Setahun berselang, Presiden Susilo Bambang Yudhoyono (SBY) menarik kembali Tumpak untuk menjadi Plt Ketua KPK 2009-2010.
Pada 2015, nama Tumpak masuk sebagai salah satu Tim Sembilan untuk menyelesaikan kisruh Polri-KPK saat itu.
Harjono, Anggota Dewan Pengawas
Harjono merupakan lulusan Fakultas Hukum di Universitas Airlangga, Surabaya.
Ia kemudian melanjutkan jenjang pendidikannya di bidang hukum di Southern Methodist University, Dallas, Texas, AS.
Pria yang lahir di Kota Nganjuk ini berhasil mendapat gelar Master of Comparative Law (MCL).
Dikutip dari Kompas.com, sebelum menjadi Hakim, ia sempat mengajar sebagai dosen paska sarjana di UNAIR dan beberapa universitas di Malang dan Yogyakarta.
Pada 1999 ia menjadi anggota MPR melalui PDI-P dan turut andil dalam perubahan UUD 1945 saat itu.
Harjono merupakan mantan Hakim Mahkamah Konstitusi yang lahir pada 31 Maret 1948 di Nganjuk, Jawa Timur.
Pada 2003 Harjono diajukan oleh anggota PAH I BP MPR dari PDI-P untuk menjadi Hakim Konstitusi.
Kemudian ia dicalonkan sebagai hakim konstitusi periode 2003-2008 oleh Megawati yang saat itu menjabat sebagai Presiden.
Ia selanjutnya terpilih kembali menjadi hakim konstitusi periode 2008-2013 melalui jalur DPR.
Pada 12 Juni 2017, Harjono dilantik sebagai anggota Dewan Kehormatan Penyelenggara Pemilihan Umum.
Albertina Ho, Anggota Dewan Pengawas
Srikandi Hukum ini merupakan hakim wanita di Peradilan Umum di bawah Mahkamah Agung RI.
Albertina merupakan lulusan Fakultas Hukum Universitas Gadjah Mada.
Setelah lulus ia menjadi pegawai negeri sipil Calon Hakim.
Dikutip dari TribunWow.com, pada 1986 ia ditugaskan di Pengadilan Negeri Yogyakarta.
Empat tahun berselang, ia berkarir di lingkungan Pengadilan Negeri di Jawa Tengah.
Pada 2005 ia ditugaskan sebagai Sekretaris Wakil Ketua MA bidang Yudisial.
Tiga tahun berselang, ia kemudian ditugaskan menjadi hakim di Pengadilan Negeri Jakarta Selatan.
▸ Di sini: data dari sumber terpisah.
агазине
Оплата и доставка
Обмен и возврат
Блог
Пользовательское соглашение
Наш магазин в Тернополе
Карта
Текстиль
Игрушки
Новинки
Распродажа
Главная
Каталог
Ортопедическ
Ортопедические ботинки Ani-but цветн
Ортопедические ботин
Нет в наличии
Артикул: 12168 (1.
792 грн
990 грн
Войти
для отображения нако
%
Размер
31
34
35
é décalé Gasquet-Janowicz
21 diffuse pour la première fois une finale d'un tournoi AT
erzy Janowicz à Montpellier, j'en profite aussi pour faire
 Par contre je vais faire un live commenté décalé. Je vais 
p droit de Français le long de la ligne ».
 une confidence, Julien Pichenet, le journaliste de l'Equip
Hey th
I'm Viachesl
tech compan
Sejak menjadi hakim, namanya mulai disorot karena ia menangani kasus-kasus besar.
Satu di antaranya yakni kasus pegawai pajak Gayus Tambunan.
Pada 2011 Albertina berhasil menduduki posisi sebagai Wakil Ketua Pengadilan Negeri Sungai Liat.
Tiga tahun kemudian ia dipromosikan menjadi Wakil Ketua Pengadilan Negeri Palembang.
Hingga akhirnya ia kembali menjadi hakim tinggi di Pengadilan Tinggi Medan setelah dipromosikan pada 2016.
Artidjo Alkostar, Anggota Dewan Pengawas
Dikutip dari TribunWow.com, Artidjo telah menjadi hakim agung MA sejak 2000.
Rekam jejak Artidjo dalam menegakkan hukum sudah tidak diragukan lagi.
Ia dikenal menjadi momok menakutkan bagi para koruptor.
Selama menjabat, 19.708 berkas perkara telah ia selesaikan.
Bahkan setiap tahunnya ia menyelesaikan 1.905 perkara.
Tak memberi ampun pada koruptor, Artidjo bahkan kerap beberapa kali memberatkan hukuman pelaku tindak korupsi yang mengajukan kasasi ke MA.
Adapun kasus besar yang Artidjo sempat tangani satu diantaranya yakni hukuman Anas Urbaningrum yang telah melakukan tindak korupsi Wisma Atlet.
Anas dijatuhi hukuman yang tadinya 7 tahun menjadi 14 tahun penjara.
Pada 22 Mei 2018 Artidjo pensiun sebagai hakim agung MA.
Pria 71 tahun ini merupakan lulusan dari sarjana hukum di UII Yogyakarta dan master of Laws di Nort Western University Chicago.